Data Driven Decisions: Google’s ’50 shades of Blue’ experiment
Would you believe it if I told you that switching to a different shade of blue netted Google as additional $200 Mn in Ad revenue?
When you do a Google Search, you have these ads with the links that lead to other websites. Does the colour of the links matter as long as we are getting what we are searching for?
Evidently, it does matter!
A question that was discussed:
What would make more users click on these links? The relevance of the ad and the external website apart, what else could be done to ensure more clicks?
Enter the ’50 shades of blue’ experiment. Headed by Marissa Meyer herself when she was Google’s head of product, this experiment was first ridiculed at.
Could a slight variation in colour really have a sizeable impact?
Today, we do have a lot of data, but very less information!
How did a Data company such as Google come up with the ‘right’ shade of blue to use in its links?
In the world of user experience research, A/B testing is a commonly used methodology.
It consists of using two variants of a single variable — it could be a screen, a web page, a form, anything that an individual is going to interact with. Based on the feedback, the variant with more acceptance is taken up for implementation.

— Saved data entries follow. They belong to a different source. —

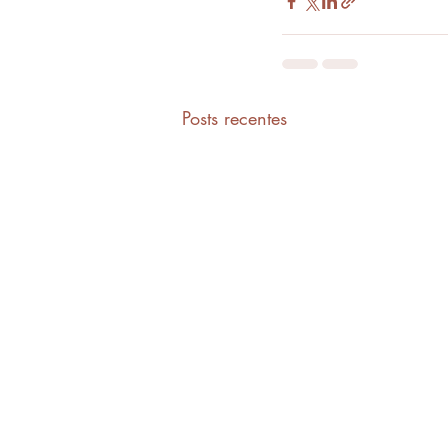
Posts recentes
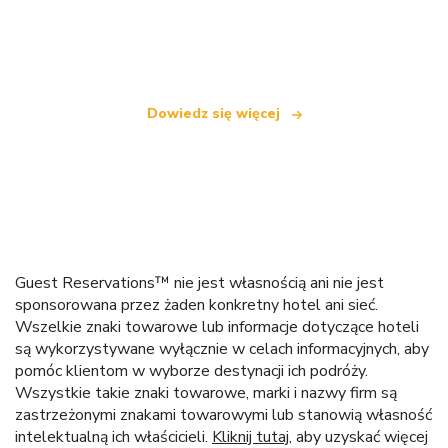
Jesteśmy niezależną siecią turystyczną
oferującą ponad 100 000 hoteli na całym świecie
Dowiedz się więcej
Guest Reservations™ nie jest własnością ani nie jest
sponsorowana przez żaden konkretny hotel ani sieć.
Wszelkie znaki towarowe lub informacje dotyczące hoteli
są wykorzystywane wyłącznie w celach informacyjnych, aby
pomóc klientom w wyborze destynacji ich podróży.
Wszystkie takie znaki towarowe, marki i nazwy firm są
zastrzeżonymi znakami towarowymi lub stanowią własność
intelektualną ich właścicieli.
Kliknij tutaj
, aby uzyskać więcej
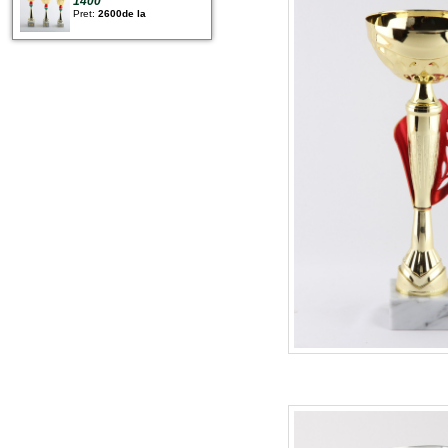
1400
Pret:
2600de la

This is an example of how it looks:
Image credit: By Maxime Lorant — https://commons.wikimedia.org/wiki/File:A-B_testing_simple_example.png, CC BY-SA 4.0, https://commons.wikimedia.org/w/index.php?curid=52602931
In the above example, the Green ‘Learn more’ CTA would have been adopted by the organization for its final website design.
Usually, a task left to designers — “please choose the best shade of blue, we will go ahead with it!”, this however had an engineering bent to it.
Google ran a series of 1% experiments. Showing 1% of the users a particular blue, another 1% a different blue and so on. Over 40 experiments were conducted with all the shades of blue possible! The click metrics were available for analysis after each trial.
In the end, it was a purplish shade of Blue that won the contest!
The implication — an additional $200mn in revenue that can be attributed to this colour change as well!
What would have seemed like a pointless experiment(who would care about what shade of blue it is!) is actually a great example, for how data driven customer experience design can work wonders!
When it comes to user experience, every little thing matters!